AbstractOver the years, the practice of medicine has evolved from authority-based to experience-based to evidence-based with the introduction of the scientific process, clinical trials, and outcomes-based data analysis (Tebala GD. Int J Med Sci. 2018;15(12):1397-1405). The time required to perform the necessary randomized controlled trials, a systematic literature review, and meta-analysis of these trials to then create, accept, promulgate, and educate the practicing clinicians to use the evidence-based clinical guidelines is typically measured in years.
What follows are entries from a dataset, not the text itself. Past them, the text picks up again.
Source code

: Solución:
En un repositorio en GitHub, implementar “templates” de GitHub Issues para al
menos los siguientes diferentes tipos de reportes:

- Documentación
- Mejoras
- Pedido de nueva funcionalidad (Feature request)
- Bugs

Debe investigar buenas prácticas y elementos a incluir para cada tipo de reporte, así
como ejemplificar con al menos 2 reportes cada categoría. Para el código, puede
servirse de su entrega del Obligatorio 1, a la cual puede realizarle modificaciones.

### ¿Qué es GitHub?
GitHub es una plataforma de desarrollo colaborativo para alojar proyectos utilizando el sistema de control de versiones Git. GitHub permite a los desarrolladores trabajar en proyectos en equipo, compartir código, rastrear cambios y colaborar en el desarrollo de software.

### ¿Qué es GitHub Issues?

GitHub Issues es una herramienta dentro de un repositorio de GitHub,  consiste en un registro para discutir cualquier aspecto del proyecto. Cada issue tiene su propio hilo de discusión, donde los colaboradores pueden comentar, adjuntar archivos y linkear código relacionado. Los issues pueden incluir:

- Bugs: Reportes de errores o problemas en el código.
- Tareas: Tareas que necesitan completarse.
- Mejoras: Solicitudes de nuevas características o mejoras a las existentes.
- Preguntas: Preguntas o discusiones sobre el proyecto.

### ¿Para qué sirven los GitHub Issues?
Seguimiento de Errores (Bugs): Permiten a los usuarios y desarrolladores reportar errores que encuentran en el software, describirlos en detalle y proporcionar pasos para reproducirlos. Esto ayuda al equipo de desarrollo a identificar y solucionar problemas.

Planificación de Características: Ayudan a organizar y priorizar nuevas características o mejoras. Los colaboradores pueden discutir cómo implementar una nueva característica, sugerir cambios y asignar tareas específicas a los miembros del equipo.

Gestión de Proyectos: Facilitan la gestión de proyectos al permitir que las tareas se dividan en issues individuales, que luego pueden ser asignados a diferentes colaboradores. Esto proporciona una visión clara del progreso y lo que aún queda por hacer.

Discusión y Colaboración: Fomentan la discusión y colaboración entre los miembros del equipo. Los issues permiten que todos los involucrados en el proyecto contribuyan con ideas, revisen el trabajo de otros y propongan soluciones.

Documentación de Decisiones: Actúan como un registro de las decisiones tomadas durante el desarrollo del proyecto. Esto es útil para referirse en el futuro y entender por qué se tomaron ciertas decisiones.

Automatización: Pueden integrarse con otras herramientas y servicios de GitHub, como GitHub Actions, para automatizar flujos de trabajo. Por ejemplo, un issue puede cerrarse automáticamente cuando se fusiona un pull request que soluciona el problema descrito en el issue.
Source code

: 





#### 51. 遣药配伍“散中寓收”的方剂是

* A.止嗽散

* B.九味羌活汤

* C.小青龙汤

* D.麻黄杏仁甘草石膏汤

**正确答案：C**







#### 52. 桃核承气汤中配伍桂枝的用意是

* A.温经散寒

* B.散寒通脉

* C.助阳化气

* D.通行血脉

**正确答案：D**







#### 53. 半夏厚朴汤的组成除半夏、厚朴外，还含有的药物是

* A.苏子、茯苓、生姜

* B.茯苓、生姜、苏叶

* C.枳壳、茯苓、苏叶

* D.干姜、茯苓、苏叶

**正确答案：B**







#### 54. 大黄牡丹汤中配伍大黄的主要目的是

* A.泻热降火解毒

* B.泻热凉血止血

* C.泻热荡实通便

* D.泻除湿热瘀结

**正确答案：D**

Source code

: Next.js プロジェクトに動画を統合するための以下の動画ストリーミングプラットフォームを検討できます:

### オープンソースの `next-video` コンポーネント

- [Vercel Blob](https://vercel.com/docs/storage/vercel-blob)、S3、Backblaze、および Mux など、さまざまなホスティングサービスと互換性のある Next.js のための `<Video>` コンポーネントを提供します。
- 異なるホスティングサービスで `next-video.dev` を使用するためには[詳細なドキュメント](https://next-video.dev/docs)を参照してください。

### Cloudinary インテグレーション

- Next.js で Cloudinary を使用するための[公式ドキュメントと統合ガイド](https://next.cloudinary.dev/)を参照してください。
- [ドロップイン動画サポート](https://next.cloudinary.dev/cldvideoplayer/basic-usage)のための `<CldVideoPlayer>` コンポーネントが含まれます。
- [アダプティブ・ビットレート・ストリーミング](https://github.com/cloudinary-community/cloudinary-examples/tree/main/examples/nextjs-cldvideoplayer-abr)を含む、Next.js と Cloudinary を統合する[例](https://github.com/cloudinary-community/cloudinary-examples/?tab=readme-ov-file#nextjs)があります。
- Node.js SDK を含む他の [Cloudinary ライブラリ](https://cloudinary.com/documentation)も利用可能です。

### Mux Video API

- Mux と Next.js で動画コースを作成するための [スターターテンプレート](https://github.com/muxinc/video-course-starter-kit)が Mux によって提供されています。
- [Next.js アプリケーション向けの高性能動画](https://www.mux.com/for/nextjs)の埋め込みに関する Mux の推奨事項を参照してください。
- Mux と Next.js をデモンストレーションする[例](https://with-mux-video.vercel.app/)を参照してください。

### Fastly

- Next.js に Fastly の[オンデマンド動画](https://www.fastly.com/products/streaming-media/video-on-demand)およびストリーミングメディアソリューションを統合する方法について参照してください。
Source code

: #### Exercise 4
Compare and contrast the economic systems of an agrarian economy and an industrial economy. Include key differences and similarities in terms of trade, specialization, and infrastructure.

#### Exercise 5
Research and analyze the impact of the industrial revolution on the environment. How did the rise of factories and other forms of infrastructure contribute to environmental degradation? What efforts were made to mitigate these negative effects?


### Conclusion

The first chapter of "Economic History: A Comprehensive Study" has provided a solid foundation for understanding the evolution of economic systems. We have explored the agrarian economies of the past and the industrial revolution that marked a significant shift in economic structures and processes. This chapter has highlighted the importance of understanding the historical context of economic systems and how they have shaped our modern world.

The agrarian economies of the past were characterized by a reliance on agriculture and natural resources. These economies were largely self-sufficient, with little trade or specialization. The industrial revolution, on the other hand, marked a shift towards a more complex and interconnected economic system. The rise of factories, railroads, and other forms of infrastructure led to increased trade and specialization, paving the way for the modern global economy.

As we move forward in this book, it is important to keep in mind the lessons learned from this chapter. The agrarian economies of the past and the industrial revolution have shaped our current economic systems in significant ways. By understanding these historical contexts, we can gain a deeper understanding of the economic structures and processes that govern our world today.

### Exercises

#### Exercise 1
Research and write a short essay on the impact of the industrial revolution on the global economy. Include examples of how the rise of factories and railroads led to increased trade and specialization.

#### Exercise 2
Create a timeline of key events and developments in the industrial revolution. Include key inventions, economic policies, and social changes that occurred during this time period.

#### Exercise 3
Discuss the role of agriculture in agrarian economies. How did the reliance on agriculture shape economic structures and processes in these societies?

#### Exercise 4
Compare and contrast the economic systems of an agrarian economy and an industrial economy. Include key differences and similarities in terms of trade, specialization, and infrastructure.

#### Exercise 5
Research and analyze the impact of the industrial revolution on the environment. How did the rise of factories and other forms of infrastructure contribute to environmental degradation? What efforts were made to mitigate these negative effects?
When the severe acute respiratory syndrome novel coronavirus-2 (SARS-nCoV-2) pandemic commenced in Wuhan, China at the end of 2019, there were few available clinical guidelines to deploy, let alone adapt and adopt to treat the surge of coronavirus disease 2019 (COVID-19) patients. The aim of this study is to first explain how clinical guidelines, on which bedside clinicians have grown accustomed, can be created in the midst of a pandemic, with an evolving scientific understanding of the pathophysiology of the hypercoagulable state. The second is to adapt and adopt current venous thromboembolism diagnostic and treatment guidelines, while relying on the limited available observational reporting of COVID-19 patients to create a comprehensive clinical guideline to treat COVID-19 patients.